Ensemble contre le sexisme : le 25 janvier (et toute l’année)
Depuis 2024, le 25 janvier est la journée nationale de lutte contre le sexisme, instaurée par le Président de la République pour construire une société plus égalitaire.
Qu’est-ce que le sexisme ?
Le Code du travail définit un « agissement sexiste » comme tout comportement « lié au sexe d’une personne, ayant pour objet ou pour effet de porter atteinte à sa dignité ou de créer un environnement intimidant, hostile, dégradant, humiliant ou offensant ».
Cela peut prendre la forme de blagues, remarques dévalorisantes, mises à l’écart, stéréotypes ou attitudes qui enferment chacune et chacun dans des rôles imposés.
Pourquoi une journée de mobilisation ?
Les inégalités et les violences à l’encontre des femmes résultent de rapports de domination profondément enracinés dans nos sociétés. Déconstruire les stéréotypes, c’est :
- libérer les parcours
- favoriser le respect mutuel
- permettre à toute la société de bénéficier de l’ensemble des talents
Tous les ans, le Haut Conseil à l’Égalité remet son rapport annuel sur l’état du sexisme en France, basé sur le Baromètre Sexisme.
Le rapport de 2026 alerte sur la montée des discours sexistes et masculinistes, qui ne relèvent plus seulement de pratiques individuelles isolées mais s’inscrivent dans des logiques de mobilisation idéologiques collectives.
Le rapport identifie deux formes de sexisme, le sexisme paternaliste et le sexisme hostile. Le sexisme paternaliste est un sexisme faussement bienveillant du quotidien qui légitime une répartition hiérarchisée des hommes et des femmes. Le sexisme hostile est un sexisme violent, se traduit par une hostilité envers les femmes et peut inclure des attitudes agressives ou dévalorisantes.
- 17% des personnes de 15 ans ou plus adhèrent au sexisme hostile.

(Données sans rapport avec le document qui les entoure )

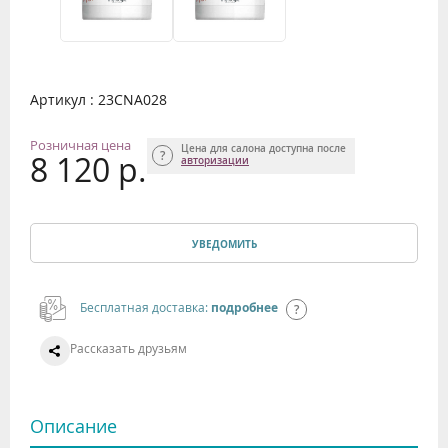
Артикул : 23CNA028
Розничная цена
Цена для салона доступна после
8 120 р.
авторизации
УВЕДОМИТЬ
Бесплатная доставка:
подробнее
Рассказать друзьям
Описание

Dans le Grand Est, l’État agit concrètement : Les services de l’État dans la région Grand Est agissent pour lutter contre ces stéréotypes dans tous les domaines de la vie, à l’école, au travail, dans le sport, la culture et les médias :
- Plus de 40 collèges et lycées sont labellisés « égalité filles-garçons » : ce label de l’Éducation nationale vise à promouvoir le respect et l’égalité entre les sexes sans les collèges et lycées, publics et privés sous contrat, en luttant contre les stéréotypes et en encourageant la mixité dans les parcours scolaires et professionnels.
- Les « Trophées de la mixité des métiers » valorisent les parcours sans stéréotypes : créés avec le ministère du travail, ils récompensent celles et ceux qui œuvrent pour ouvrir le champ des possibles. L’Agence nationale pour la formation des adultes (AFPA) agit pour faire progresser l’égalité en formant des femmes et des hommes dans des métiers où ils sont sous-représentés, souvent en forte tension.
- Les Malles de l’égalité dans la Marne, contribuent à sensibiliser dès le plus jeune âge : ces coffrets ludiques et pédagogiques (jeux, livres, contes, vidéos, activités, livret pour les professionnels de l’enfance) sensibilisent les enfants de 3 à 10 ans à l’égalité filles-garçons, pour lutter contre les stéréotypes et encourager le respect mutuel.
- Le festival vosgien « Le temps de meufs » est dédié à la création d’événements artistiques au féminin en partenariat avec l’État (direction régionale des affaires cultures Grand Est.
L’égalité se construit dès l’enfance, à l’école, dans le monde du travail et dans la culture.